It started with a Facebook post.
A county employee exposed to COVID-19 violated the Mississippi Department of Health quarantine mandate when she shopped for medicine in a local store, and it was made public via the popular social media site.
As often happens when people have differences of opinion, posts were shared, people were tagged, comments were made and disagreements ensued.
So, what should you do if exposed and potentially positive for COVID-19? How will you get medicine, food, and other necessities if a mandate requires absolute isolation and you have no close friends or relatives able to help?
Enter Amber Grammer, a 23-year-old, stay-at-home mother. Grammer thought the solution to the problem was easy.
“The debate was whether a potentially sick person has the right to go get what they need or should they totally isolate themselves and risk doing without,” Grammer said. “People shouldn’t feel like they have no option but to run their own errands.”
Grammer said she knew that Vicksburg is filled with kind, loving people who would be more than willing to help someone in need, so she posted an idea.
“Maybe someone could create a page for people to come and ask for help from people here in town?” the post read. Before long, 29-year-old Brandi Toney volunteered to help create and run the page.
“I haven’t been in public since March 2020 because I have a neuromuscular disorder and this virus can be fatal to me. But I’m blessed with an amazing support system, and some people aren’t that lucky,” Toney said.

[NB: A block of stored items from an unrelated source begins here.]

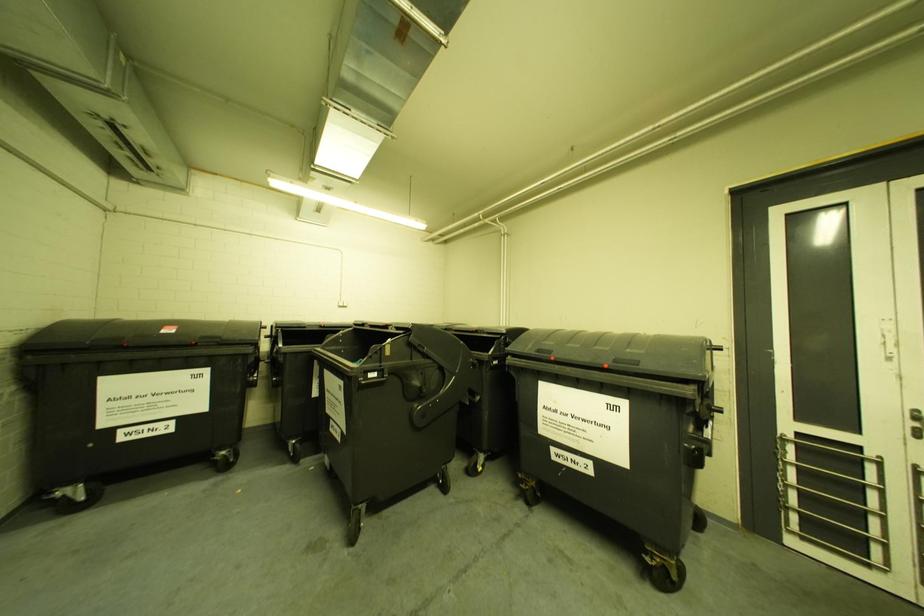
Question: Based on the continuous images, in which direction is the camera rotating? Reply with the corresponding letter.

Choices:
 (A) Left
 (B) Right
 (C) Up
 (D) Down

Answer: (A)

“People that think there is even an infinitesimal chance they are COVID-19 positive have got to start staying home. Period. There is no room for debate. None. If you go in public, you are potentially killing countless people. That’s a law for a reason.”
Toney does not want anyone to feel hopeless and without options.
“Vicksburg has too many kind-hearted people for that to even be an issue,” she said.
The Facebook group is called Vicksburg Lending Hands, and Grammer and Toney’s first post was to make clear that the page is not just for those who need help due to COVID-19. They describe it as a place to go for anyone needing help running errands, getting meals or any other necessities.
The page states that it is for the ill or elderly, single parents or those struggling financially to come ask for help. Grammer and Toney also request that those people willing to volunteer their services and time not hesitate to offer.
The group has already gained nearly 300 members in less than a week that it has been up.
Members are added through friend-of-a-friend invitations, but those people wanting to join can also request to do so. The two creators and administrators said the page is set as private just to make sure it is limited to local residents.
“There is no shame in asking for help. None!” Grammer said. “We’re all just trying to get through this day by day, but if we can just slow the spread of this virus, we’re taking a step in the right direction.”